Defendant's principal assignment of error contends that the trial court was mistaken in submitting the issue of punitive damages to the jury because there was insufficient evidence to sustain such submission. This raises a question which continues to plague this court. What is the basis for the allowance of punitive damages? In Noe v. Kaiser Foundation Hosp., Or., 435 P.2d 306 (1967), this court used the following language:

"Punitive damages can only be justified on the theory of determent. See Hodel, The Doctrine of Exemplary Damages in Oregon, 44 Or.L.Rev. 175 (1965). It is only in those instances where the violation of societal interests is sufficiently great and of a kind that sanctions would tend to prevent, that the use of punitive damages is proper. * * *"

The application of this general philosophy to the factual situation, is, as always, not without difficulty.

At the time of the seizure of the vehicle defendant was aware of plaintiff's claim that he owned it and that plaintiff claimed to have mailed the documents for change of title to plaintiff to the Department of Motor Vehicles on the 14th of October. Defendant also knew that the Department of Motor Vehicles on the 19th of October, after the documents of title would have been received by the Department in the normal course of the mails, reported that the vehicle was registered to Mrs. Peckron. Defendant was also aware that the vehicle was found by the constable at Mrs. Peckron's home. Plaintiff claims that under these circumstances defendant was obligated to telephone to verify whether the information he had received from the Department of Motor Vehicles was correct or be guilty of such action as would merit the infliction of punitive damages.

In view of the above circumstances we do not believe that defendant's actions were sufficiently arbitrary and unconscionable to constitute a grievous violation of societal interests. Therefore the use of punitive damages is not merited to deter such conduct by defendant and others in the future. Defendant's actions were not entirely unreasonable in view of the information it received as a result of its inquiry of the Department of Motor Vehicles. Defendant knew that plaintiff's ownership would normally have been disclosed by such inquiry, had plaintiff's *181 story to it been true about receiving and sending in the documents of title.

The judgment of the trial court is modified to delete that portion of the judgment awarding plaintiff punitive damages.

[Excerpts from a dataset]
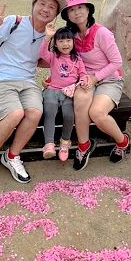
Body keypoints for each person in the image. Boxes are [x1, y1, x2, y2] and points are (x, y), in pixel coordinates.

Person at [0, 0, 66, 191]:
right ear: (33, 5)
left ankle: (12, 156)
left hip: (27, 82)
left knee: (35, 112)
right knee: (15, 113)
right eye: (42, 4)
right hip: (1, 79)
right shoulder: (14, 22)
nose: (46, 9)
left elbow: (44, 60)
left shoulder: (50, 35)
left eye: (52, 7)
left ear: (55, 15)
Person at [60, 0, 130, 170]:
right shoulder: (71, 36)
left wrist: (95, 78)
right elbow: (61, 57)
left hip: (109, 79)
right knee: (81, 101)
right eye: (72, 10)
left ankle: (123, 142)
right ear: (67, 15)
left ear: (88, 10)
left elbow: (117, 62)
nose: (77, 13)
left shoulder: (102, 33)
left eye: (80, 8)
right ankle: (84, 146)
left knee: (97, 113)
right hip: (85, 78)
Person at [39, 26, 89, 162]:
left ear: (73, 42)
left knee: (69, 115)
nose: (65, 44)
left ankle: (64, 142)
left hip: (69, 93)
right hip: (52, 91)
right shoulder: (54, 57)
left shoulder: (77, 60)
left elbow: (83, 74)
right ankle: (49, 144)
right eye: (61, 41)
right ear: (55, 43)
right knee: (50, 112)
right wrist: (47, 37)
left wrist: (84, 80)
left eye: (68, 40)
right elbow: (42, 53)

_QUESTIONS_
1. Based on the court opinion on punitive damages, decide whether each statement agrees with it, answering yes or no and quoting the words of the opinion that settle it: (a) The Department of Motor Vehicles reported that the vehicle was registered to Mrs. Peckron. (b) The constable found the vehicle at plaintiff's home. (c) The trial court's judgment is affirmed without change.
2. Resume the court opinion on punitive damages after its final sentence, keeping its style.
This listing has no connection to the court opinion on punitive damages.

_LIST OF ANSWERS_
1.
(a) Yes: "reported that the vehicle was registered to Mrs. Peckron"
(b) No: "the vehicle was found by the constable at Mrs. Peckron's home"
(c) No: "The judgment of the trial court is modified to delete that portion of the judgment awarding plaintiff punitive damages."

2.
LUSK, Justice (specially concurring).

I agree with the decision and with the opinion, except the following statement quoted from Noe v. Kaiser Foundation Hospitals, Or., 435 P.2d 306, 308: "Punitive damages can only be justified on the theory of determent." The only authority cited in support of that statement in the Noe case is an article in 44 Oregon Law Review 175. The author of the article in turn cites no decisions of this or any other court and, on the contrary, recognizes the law of Oregon when he says: "The most frequently stated purposes of exemplary damages in Oregon are punishment of the defendant and deterrence of others from like conduct." 44 Or.L.Rev. at 182. The following decisions of this court are in accord with the statement just quoted: Kinzua Lbr. Co. v. Daggett et al., 203 Or. 585, 591, 281 P.2d 221; Van Lom v. Schneiderman, 187 Or. 89, 107, 210 P.2d 461, 11 A.L.R. 2d 1195; Martin v. Cambas, 134 Or. 257, 261, 293 P. 601. This is the rule throughout the country. Thus, it is said in 22 Am.Jur.2d 323, Damages § 237: "In most jurisdictions exemplary damages are allowed and awarded as a punishment to the defendant and as a warning and example to deter him and others from committing like offenses in the future." To the foregoing are cited decisions of the Supreme Court of the United States, the lower Federal courts and 21 state courts, including Van Lom v. Schneiderman, supra. The recognized textwriters tell us the same thing: 1 Sedgwick on Damages, § 347; 2 Sutherland on Damages (4th ed.) § 391; McCormick on Damages 275, § 77.